Изысканный, ловкий, пронырливый граф Коленкур то и дело наезжал в любимый Марией Фёдоровной Павловск, и изящно танцевал, расточал комплименты, добился, что вдовствующая императрица приглашала его в партнёры по картам, и между сдачами колод ввёртывал то одно, то другое слово, зондируя почву для исполнения своей задачи.
Его принимали милостиво, впрочем, как и всех иных послов иностранных государств, — любезность помогала скрывать истинные намерения. Но граф Коленкур принимал эти внешние знаки внимания за благожелательное отношение к своей истинной задаче. Даже в Париж он уже писал об этом как о деле решённом:
«Здесь думают, что великая княжна так благосклонна к французскому послу потому, что её брак — дело решённое. Император будто бы, как говорят слухи и молва, будет сопровождать её во Францию. Императрица-мать будто бы, опять так носятся слухи, очень довольна, этим объясняется её милостивое отношение к послу...»

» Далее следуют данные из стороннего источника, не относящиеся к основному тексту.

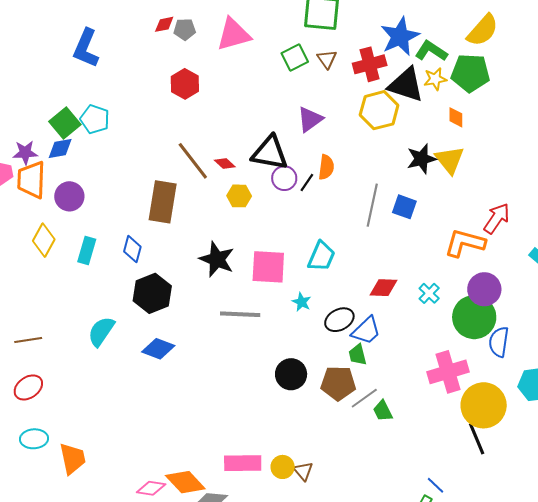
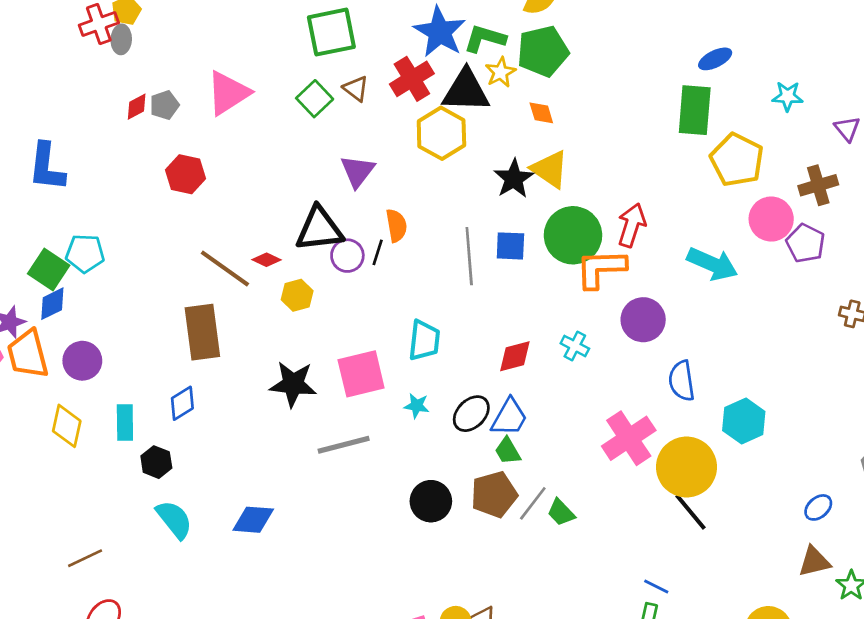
blue diamond: (132, 249) -> (182, 403), turned 60
black hexagon: (152, 293) -> (156, 462), moved, size x0.6
green circle: (474, 317) -> (573, 235), moved
cyan semicircle: (101, 331) -> (174, 519), turned 124

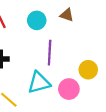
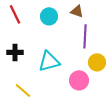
purple line: (50, 53) -> (85, 36), moved
cyan triangle: (39, 83) -> (49, 61), moved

Впрочем, если бы Коленкур дал себе труд критически отнестись ко всем этим слухам, он бы понял, что Александр старательно поддерживал видимость дружеских связей с Наполеоном, что все усилия императора и двора его матери усердно сохраняли эту видимость. Коленкур был в восторге, в своём дневнике он записал: «Великая княжна Екатерина выходит за императора, ибо она учится танцевать французскую кадриль». Коленкур тщательно собирал все слухи, сплетни, домыслы и доносил обо всём этом в Париж. Он даже приписал царевне Екатерине пышную фразу, которую она, конечно же, никогда не произносила. Но так болтали в салонах великосветских дам, а там Коленкур был частым гостем. Будто бы императору Александру выражали сочувствие, что ему придётся расстаться и с этой сестрой, предполагавшийся брак унесёт её во Францию, и тогда Екатерина, сестра императора, сказала:
— Когда речь идёт о том, чтобы сделаться залогом вечного мира для своей родины и супругой величайшего человека, какой когда-либо существовал, не следует сожалеть об этом...
На самом деле — и Константин присутствовал на всех семейных разговорах о браке Екатерины — эта сильная и храбрая девушка произнесла одну лишь фразу:
— Лучше я выйду за последнего русского истопника, чем за этого корсиканца!